Wednesday, January 14, 2015

#RedHotPatriot Backstage: Projecting Molly's Life

Images from the life of Molly Ivins play an enormous role in Red Hot Patriot: The Kick-Ass Wit of Molly Ivins. As images pop up in different areas of the stage, Molly (played to critical acclaim by Karen MacDonald) reacts and shares biting and hilarious commentary with the audience. We interview the designer who makes these images come to life: Johnathan Carr.

Lyric Stage: Tell us how projections/images play a role in Red Hot Patriot?

Johnathan Carr: The setting of the play is what is referred to in the newspaper business as the "morgue", the (usually basement) archival room where old news goes to slumber. As Molly recounts her life stories both personal and professional, images emerge, mostly through use of projection, but also physical photos/objects in the scene.

The New York Times "Morgue" where Ivins worked

LS: How were you inspired to innovate the images to help tell the story?

JC: Upon reading the play it became apparent that nearly all of the images are meant to be actual photos from real-life Molly Ivins and the people, places and stories throughout her career. I knew that would be a task, and certainly doable, but from an artistic point-of-view it didn't suggest much original design, just research. I wanted to involve design, but didn't want compromise the historical integrity of the photos by manipulating them too much, so instead I opted to employ the "parallax" effect (also known as "The Kid Stays in the Picture" effect, after the documentary of the same name that popularized the technique). A 2D photo can be made to appear to have depth by separating foreground, mid, and background elements while moving a virtual camera through the scene to simulate 3D.



LS: What is your favorite image used in the show?

JC: The "Austin Fun House" sequence is probably my favorite. We found portraits of the 1981 Texas legislature arranged like a yearbook and Courtney asked if I could turn it into a shooting gallery. I love my job. 

Example of photos used in the "shooting gallery" style media
 
LS: How did you become interested in projection design?

JC: My background is primarily filmmaking which I've always considered a catch-all medium that can make use of or integrate with any other art form. It's always been my practice to work on multiple formats because the skills and aesthetics that I pick up from one form can be applied to every other.

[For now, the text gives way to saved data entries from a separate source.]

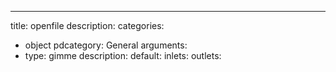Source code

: ---
title: openfile
description:
categories:
 - object
pdcategory: General
arguments:
- type: gimme
  description:
  default:
inlets:
outlets:
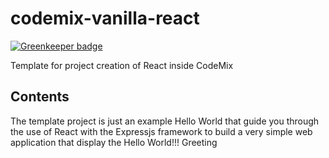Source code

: # codemix-vanilla-react

[![Greenkeeper badge](https://badges.greenkeeper.io/steinko/timelogging.svg)](https://greenkeeper.io/)

Template for project creation of React inside CodeMix

## Contents

The template project is just an example Hello World that guide you through the use of React with the Expressjs framework to build a very simple web application that display the Hello World!!! Greeting
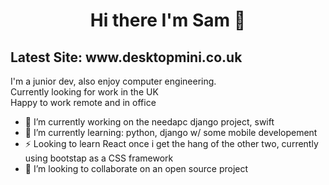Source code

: <h1 align="center">
Hi there I'm Sam 👋
</h1>

<h2> Latest Site: www.desktopmini.co.uk</h2>

<p>
I'm a junior dev, also enjoy computer engineering.<br>
Currently looking for work in the UK <br>
Happy to work remote and in office
</p>

- 🔭 I’m currently working on the needapc django project, swift
- 🌱 I’m currently learning: python, django w/ some mobile developement
- ⚡ Looking to learn React once i get the hang of the other two, currently using bootstap as a CSS framework
- 👯 I’m looking to collaborate on an open source project
<!--
**sgs22/sgs22** is a ✨ _special_ ✨ repository because its `README.md` (this file) appears on your GitHub profile.

Here are some ideas to get you started:

- 🔭 I’m currently working on ...
- 🌱 I’m currently learning ...
- 👯 I’m looking to collaborate on ...
- 🤔 I’m looking for help with ...
- 💬 Ask me about ...
- 📫 How to reach me: ...
- 😄 Pronouns: ...
- ⚡ Fun fact: ...
-->
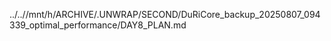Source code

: ../..//mnt/h/ARCHIVE/.UNWRAP/SECOND/DuRiCore_backup_20250807_094339_optimal_performance/DAY8_PLAN.md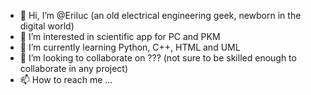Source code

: - 👋 Hi, I’m @Eriluc (an old electrical engineering geek, newborn in the digital world)
- 👀 I’m interested in scientific app for PC and PKM
- 🌱 I’m currently learning Python, C++, HTML and UML
- 💞️ I’m looking to collaborate on ??? (not sure to be skilled enough to collaborate in any project)
- 📫 How to reach me ...

<!---
Eriluc/Eriluc is a ✨ special ✨ repository because its `README.md` (this file) appears on your GitHub profile.
You can click the Preview link to take a look at your changes.
--->
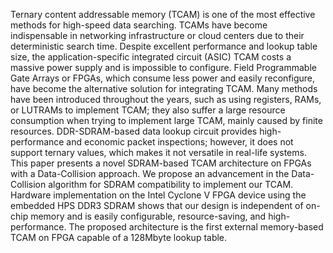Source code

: Ternary content addressable memory (TCAM) is one of the most effective methods for high-speed data searching. TCAMs have become indispensable in networking infrastructure or cloud centers due to their deterministic search time. Despite excellent performance and lookup table size, the application-specific integrated circuit (ASIC) TCAM costs a massive power supply and is impossible to configure. Field Programmable Gate Arrays or FPGAs, which consume less power and easily reconfigure, have become the alternative solution for integrating TCAM. Many methods have been introduced throughout the years, such as using registers, RAMs, or LUTRAMs to implement TCAM; they also suffer a large resource consumption when trying to implement large TCAM, mainly caused by finite resources. DDR-SDRAM-based data lookup circuit provides high-performance and economic packet inspections; however, it does not support ternary values, which makes it not versatile in real-life systems. This paper presents a novel SDRAM-based TCAM architecture on FPGAs with a Data-Collision approach. We propose an advancement in the Data-Collision algorithm for SDRAM compatibility to implement our TCAM. Hardware implementation on the Intel Cyclone V FPGA device using the embedded HPS DDR3 SDRAM shows that our design is independent of on-chip memory and is easily configurable, resource-saving, and high-performance. The proposed architecture is the first external memory-based TCAM on FPGA capable of a 128Mbyte lookup table. 

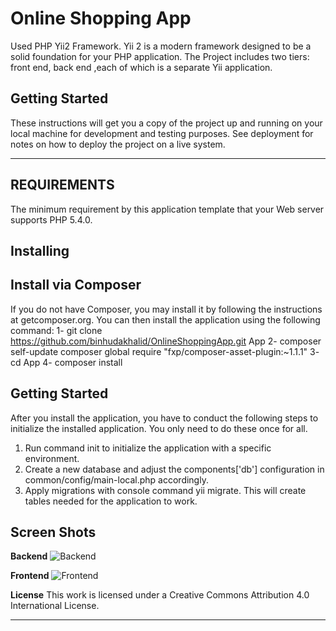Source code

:Online Shopping App
===================


Used PHP Yii2 Framework. Yii 2 is a modern framework designed to be a solid foundation for your PHP application.
The Project includes two tiers: front end, back end ,each of which is a separate Yii application.



Getting Started
-------------

These instructions will get you a copy of the project up and running on your local machine for development and testing purposes. See deployment for notes on how to deploy the project on a live system.

----------


REQUIREMENTS
-------------------

The minimum requirement by this application template that your Web server supports PHP 5.4.0.

Installing
-------------------

Install via Composer
-------------------
If you do not have Composer, you may install it by following the instructions at getcomposer.org.
You can then install the application using the following command:
1- git clone https://github.com/binhudakhalid/OnlineShoppingApp.git App
2- composer self-update composer global require "fxp/composer-asset-plugin:~1.1.1"
3- cd App
4- composer install



Getting Started
-------------
After you install the application, you have to conduct the following steps to initialize the installed application. You only need to do these once for all.
1.	Run command init to initialize the application with a specific environment.
2.	Create a new database and adjust the components['db'] configuration in common/config/main-local.php accordingly.
3.	Apply migrations with console command yii migrate. This will create tables needed for the application to work.


Screen Shots
-------------
**Backend**
![Backend](https://lh3.googleusercontent.com/-VeP8W7ULqcw/WXDu0EXA0WI/AAAAAAAANX8/TixmYvQw8bQ0Lr8fDm51DR0ruSaK7OPCACE0YBhgL/s0/1.png "11.png")



**Frontend**
![Frontend](https://lh3.googleusercontent.com/-A98VjJGGqYA/WXDuJdq5AzI/AAAAAAAANXY/Fjo-6AIRzMgxSIdIziF8I49E7GIz3_VrACE0YBhgL/s0/2.png "2.png")

**License**
This work is licensed under a Creative Commons Attribution 4.0 International License.


----------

Projection design (which truthfully I'd prefer be thought of as media/film/video design, as the term 'projection' doesn't quite have the same elemental quality that 'light' and 'sound' have) was a natural progression of my mission to merge all forms in my work. 

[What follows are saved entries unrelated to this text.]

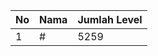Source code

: | No | Nama            | Jumlah Level |
|----|-----------------|--------------|
| 1  | #    |    5259        |
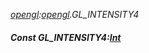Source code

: _[opengl](../../modules/opengl/opengl-module.md):[opengl](../../modules/opengl/opengl-module.md).GL\_INTENSITY4_
##### Const GL\_INTENSITY4:[Int](../../modules/wonkey/wonkey-types-int.md)
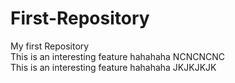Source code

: # First-Repository
My first Repository
<br>
This is an interesting feature hahahaha NCNCNCNC
<br>
This is an interesting feature hahahaha JKJKJKJK
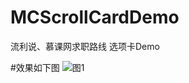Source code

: # MCScrollCardDemo
流利说、慕课网求职路线 选项卡Demo

#效果如下图
![图1](https://github.com/poholo/MCScrollCardDemo/raw/master/MCScrollCardRecord.gif)


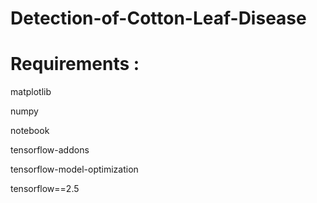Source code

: # Detection-of-Cotton-Leaf-Disease 

# Requirements : 

matplotlib

numpy

notebook

tensorflow-addons

tensorflow-model-optimization

tensorflow==2.5
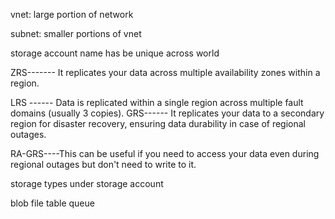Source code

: vnet: large portion of network


subnet: smaller portions of vnet


storage account name has be unique across world



ZRS------- It replicates your data across multiple availability zones within a region.

LRS ------ Data is replicated within a single region across multiple fault domains (usually 3 copies).
GRS------ It replicates your data to a secondary region for disaster recovery, ensuring data durability in case of regional outages.

RA-GRS----This can be useful if you need to access your data even during regional outages but don't need to write to it.


storage types under storage account 


blob
file
table
queue
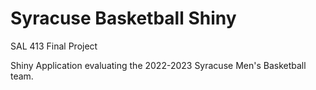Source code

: # Syracuse Basketball Shiny

SAL 413 Final Project

Shiny Application evaluating the 2022-2023 Syracuse Men's Basketball team.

It's always been my practice to work on multiple formats because the skills and aesthetics that I pick up from one form can be applied to every other.  


LS: What other shows have you designed for at The Lyric Stage?

JC: Into the Woods (2014) and By the Way, Meet Vera Stark (2013).

LS: What advice do you have for people aspiring to work in professional technical theatre?

JC: The best advice for any work is to always be educating yourself, we should all think ourselves perpetual students of the world, that's just a given.

If you live near a place theatre is being made, that is helpful. But also consider concerts, comedy shows, conventions, lectures, corporate events, fundraising galas -- any live event that requires light/sound/video is a place to start learning, no matter the scale. Every theatre technician and designer I've known has traveled a very different path, which is really cool. Working on load-ins/strikes for pro theatre (or colleges) is one good way to start meeting theatre techs. Designing for smaller fringe/indie/community theatre is a way to start building a portfolio. And, alternatively, you could even produce your own show at a small venue (or in a festival/variety/revue) as a vehicle to exhibit your design chops under full creative control. Ambitious if you're just starting out, but can be very effective for making connections. 

Designing for smaller fringe/indie/community theatre is a way to start building a portfolio.


Generally I feel you should never repeat yourself, and always do the thing that is just outside your comfort/knowledge/skillset, Consider every project your own personal experiment, and whenever possible advance the medium. Do the research, gather many options, be ready to kill your darlings as they say, and do not take that personally. De gustibus non est disputandum. Most important is to listen to your director and your team, and also ensure they are understanding your ideas. A team with good chemistry will find a shorthand very quickly, but conversely a misperception or presumption of understanding can bring an entire production to a grinding halt. Communication is the greatest challenge in collaborative operations, exponentially so when speaking in the abstract as we designers must, so patience in achieving that mutual understanding is paramount.